Why is that picture askew?
What an odd word – why not just say “crooked” or “not straight”?
Because it’s not that. It’s askew.
And it’s askew on my wall.
You ever look up to see a picture, a painting, a map just – askew? Not level? Not how you left it?
It’s not like you bumped into it, unless you have a habit of bumping into walls like you’re jostling through a crowd.
Also, you haven’t dusted it for ages. Or, maybe you have – but I sure haven’t.
Maybe you just hung it wrong. And just haven’t noticed. And, for whatever reason, noticed in the middle of the night, when everything else has gone to bed and you can hear every noise in your home that you can never hear at any other time; a special sort of witching hour, filled with the whine of electricity and the staccato of hay chewing.

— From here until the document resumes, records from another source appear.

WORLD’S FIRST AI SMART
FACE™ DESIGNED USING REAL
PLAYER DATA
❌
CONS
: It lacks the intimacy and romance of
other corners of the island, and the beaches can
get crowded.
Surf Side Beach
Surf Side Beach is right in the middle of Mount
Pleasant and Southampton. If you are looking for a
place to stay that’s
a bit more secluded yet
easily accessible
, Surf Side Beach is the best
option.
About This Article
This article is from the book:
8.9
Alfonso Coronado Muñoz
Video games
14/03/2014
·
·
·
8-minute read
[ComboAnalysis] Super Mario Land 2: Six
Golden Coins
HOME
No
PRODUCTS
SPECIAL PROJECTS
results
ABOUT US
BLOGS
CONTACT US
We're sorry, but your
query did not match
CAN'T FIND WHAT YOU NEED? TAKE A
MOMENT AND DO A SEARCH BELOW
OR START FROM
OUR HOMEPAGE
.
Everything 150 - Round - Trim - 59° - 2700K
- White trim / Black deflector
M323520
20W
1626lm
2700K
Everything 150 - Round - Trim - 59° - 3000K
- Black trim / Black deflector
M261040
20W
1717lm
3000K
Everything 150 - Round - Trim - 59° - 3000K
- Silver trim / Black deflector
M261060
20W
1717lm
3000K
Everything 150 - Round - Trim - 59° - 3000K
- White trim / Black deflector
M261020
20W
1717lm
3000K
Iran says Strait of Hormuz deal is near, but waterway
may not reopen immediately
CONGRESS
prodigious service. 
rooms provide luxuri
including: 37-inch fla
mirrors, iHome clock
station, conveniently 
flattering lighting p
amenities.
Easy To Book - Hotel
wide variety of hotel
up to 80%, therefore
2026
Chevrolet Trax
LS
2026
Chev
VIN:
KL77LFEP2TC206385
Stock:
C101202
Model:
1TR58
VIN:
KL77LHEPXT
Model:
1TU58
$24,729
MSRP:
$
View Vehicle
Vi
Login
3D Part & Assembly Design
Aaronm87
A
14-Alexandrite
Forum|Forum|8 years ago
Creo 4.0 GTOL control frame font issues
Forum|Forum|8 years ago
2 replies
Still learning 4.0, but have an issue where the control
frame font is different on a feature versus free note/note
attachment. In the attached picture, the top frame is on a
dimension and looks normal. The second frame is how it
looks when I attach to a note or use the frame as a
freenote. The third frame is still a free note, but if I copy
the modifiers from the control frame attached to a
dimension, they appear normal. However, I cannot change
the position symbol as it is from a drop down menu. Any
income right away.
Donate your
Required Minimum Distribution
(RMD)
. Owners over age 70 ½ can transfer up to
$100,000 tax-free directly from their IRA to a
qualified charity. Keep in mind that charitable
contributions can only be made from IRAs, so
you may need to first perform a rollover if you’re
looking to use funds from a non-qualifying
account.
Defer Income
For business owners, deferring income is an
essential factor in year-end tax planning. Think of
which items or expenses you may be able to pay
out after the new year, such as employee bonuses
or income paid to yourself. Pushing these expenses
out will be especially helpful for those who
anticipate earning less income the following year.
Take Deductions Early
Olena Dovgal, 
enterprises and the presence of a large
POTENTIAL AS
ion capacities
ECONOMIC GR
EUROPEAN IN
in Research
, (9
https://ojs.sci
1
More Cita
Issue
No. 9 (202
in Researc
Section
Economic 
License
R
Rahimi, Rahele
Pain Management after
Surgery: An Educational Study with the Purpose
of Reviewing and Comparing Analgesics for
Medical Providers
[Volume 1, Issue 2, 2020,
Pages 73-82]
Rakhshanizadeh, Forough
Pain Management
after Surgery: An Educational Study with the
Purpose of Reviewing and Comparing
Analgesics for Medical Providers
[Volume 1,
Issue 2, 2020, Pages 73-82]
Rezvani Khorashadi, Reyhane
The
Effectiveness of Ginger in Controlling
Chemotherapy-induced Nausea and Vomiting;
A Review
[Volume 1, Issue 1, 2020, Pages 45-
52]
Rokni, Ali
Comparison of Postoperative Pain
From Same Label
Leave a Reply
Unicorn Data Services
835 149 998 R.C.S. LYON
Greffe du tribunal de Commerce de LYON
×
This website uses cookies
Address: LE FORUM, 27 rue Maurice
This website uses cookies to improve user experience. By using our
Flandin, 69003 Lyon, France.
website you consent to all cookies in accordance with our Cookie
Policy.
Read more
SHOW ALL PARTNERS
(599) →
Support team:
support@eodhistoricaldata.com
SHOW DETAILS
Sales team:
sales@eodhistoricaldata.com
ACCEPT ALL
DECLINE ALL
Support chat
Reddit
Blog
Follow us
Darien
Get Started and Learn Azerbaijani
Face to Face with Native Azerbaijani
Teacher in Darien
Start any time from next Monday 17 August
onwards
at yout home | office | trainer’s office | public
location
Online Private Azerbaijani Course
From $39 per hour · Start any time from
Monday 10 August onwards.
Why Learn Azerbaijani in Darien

I didn’t hang it wrong, though.
Because I fix it, every blue moon, until it’s right.
Until I look up, and it’s again askew.
It’s not horror movie-tilted, but it is out of place.
And while I’m not a person who likes things out of places – despite how my work desk looks – I’m comforted by this.
Something out of place sometimes means there’s a place to be.
I think that’s something we all want.
When I was young, my grandma gave me a necklace. It was a sundial that I could unfold, twist, and hold to the east to figure out roughly what I could expect to see on a clock. I never did figure out how to get it to work, despite the clear instructions. It sure didn’t help that I lost it, either.
Until she died. And there it was, among her envious collection of adornments, and seemingly invisible to my relatives who were deciding what to honor the family matriarch by keeping, and which to give away, hopefully to become a treasure to a thankful stranger at a thrift shop.
It was so out of place. It shouldn’t have been there at all.
But it was, and it helped fill the absence I held in my heart since she passed.
I still can’t figure out how to get it to work, even though I found it, again impossibly, with its weathered and aged instructions.
I think it’s because it’s old, and when I hold it up, my longitude well researched and east a very easy direction to face, the dial is askew. It simply refuses to lay even.
That doesn’t matter, of course. I don’t need to know the time from the angle of the sun and the shadows it casts.
I just need to know my grandma is there with me every time I open it, to try again, and again be foiled.
Like this picture that wants to be askew.
It’s not the only one in the house that does this. So many things in my house tilt and dip.
You could say it’s a constant battle — a small war, so to speak, with the immutable law of gravity.
I’d say you’re wrong.
Things move for a reason. They get lost for a reason, and are found for a reason.
I can only assume the reason I found my necklace again is because my grandmother kept it when I lost it until my middle-school self could learn a bit more responsibility. And there, in a jewelry box, it gathered the proverbial dust until it found new life after her death.
I think it’s the same with my house.
We got the landlord special when we moved in; everything spray-painted white, gluing light switches and power outlets to the walls. A new-ish kitchen, missing screws in every hinge and light fixture. Insulation, nonexistent.
It was a lost home.
But we found it, and saw how a century-old home could live again.
We found the original hardwood under the shoddy carpet; the crayon drawing of some imaginary creature in the crawlspace; the haunted mirror that we will never touch, because, why would we want to court that sort of chaos?
And little by little, with every new coat of color, expensive replacements, and carefully-caulked corners, we’re bringing this house back to life; this home has a soul as much as any being, and staying true to its roots is breathing air back into its lungs.
It’s heart is beating again.
And every time it does, that picture becomes askew.